Two days ago, Ian Macdonald, the New South Wales Minister for Mineral Resources opened the annual conference of the NSW Minerals Council. It was a dour presentation but delegates said that the Minister is not the most exciting public speaker. Macdonald announced a new research program into safety culture, an announcement that did not get much response from the conference delegates, although the project is significant.
The day after opening the conference the Minister releases
“the State’s first Coal Mine Safety Audit Report of over 290 coal mining operations in NSW.”
Did he not think that such a report would have been important to launch at a conference of over 400 NSW mining delegates which included several CEOs of NSW mining corporations?
In a media statement, the Minister said:
“This is an historic report being the first comprehensive audit of coal mine safety plans in this State dealing not just mechanical, electrical and health & safety management plans, but also Contractor Management – the most vulnerable sector of workers in the industry. It has been a massive and comprehensive task covering 290 mine sites over twelve months…”
This importance compounds the puzzlement on the release of the report. And it is not as if the Minister did not know about it. The report is dated February 2010.
The Sydney Morning Herald newspaper on 5 May 2010 reports on some criticism of the report by Professor Michael Quinlan of the University of New South Wales. Quinlan undertook an exhaustive analysis of the risk management and risk assessment procedures of the Beaconsfield Mine as part of the inquiry into the death of worker, Larry Knight. Quinlan criticises the report as a desktop audit that does not indicate the level of safety at coal mines.

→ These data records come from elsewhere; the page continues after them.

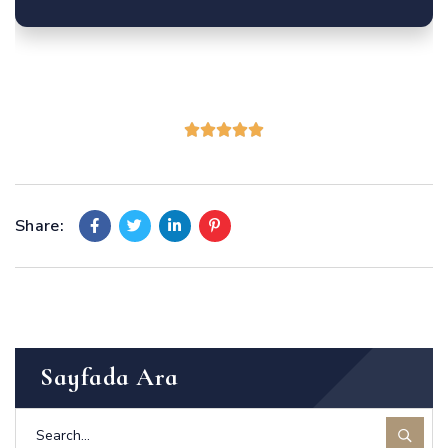
Share:
Sayfada Ara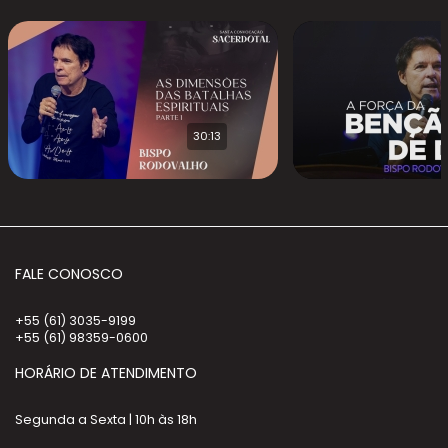
30:13
FALE CONOSCO
+55 (61) 3035-9199
+55 (61) 98359-0600
HORÁRIO DE ATENDIMENTO
Segunda a Sexta | 10h às 18h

It is a report that indicates that a risk management process has been gone through. The newspaper reports, Quinlan saying:
“All they’ve really done is go through the paperwork in the mine offices to check whether the mines have adopted the various management systems required by the legislation. But these management systems only work if they’re implemented. What really needs to be done is to randomly select a number of places that have been audited and check the implementation – talk to managers, talk to workers, talk to the union, actually go down into the mine observe what’s going on.”
The Minister says a field audit was part of the process but there seems to be no mention of this in the report. The report itself states its own limitations:
“It provides a snapshot of the coal mining industries’ overall compliance with the statutory requirements regulating health and safety management systems…”
Quinlan’s argument seems to be that the Minister is claiming greater significance for the report than the report was structured to be. It is hard not to disagree.
It is an undeniable reality that industries and the executives of those industries can gain a false sense of security by undertaking reviews and audits that reinforce established perceptions. It is good that the mining industry complies with its OHS legislative requirements but this should never be mistaken as a measure of safety.
It is also useful to note that in the foreword to the report, Minister Macdonald states:
“This Government is fully committed to achieving zero deaths and serious injury in NSW mining and extractive industry.”
This is a worthy goal but if the Minister had stayed at the Minerals Council conference a day longer, he would have heard a powerful presentation showing that such a commitment was a delusion.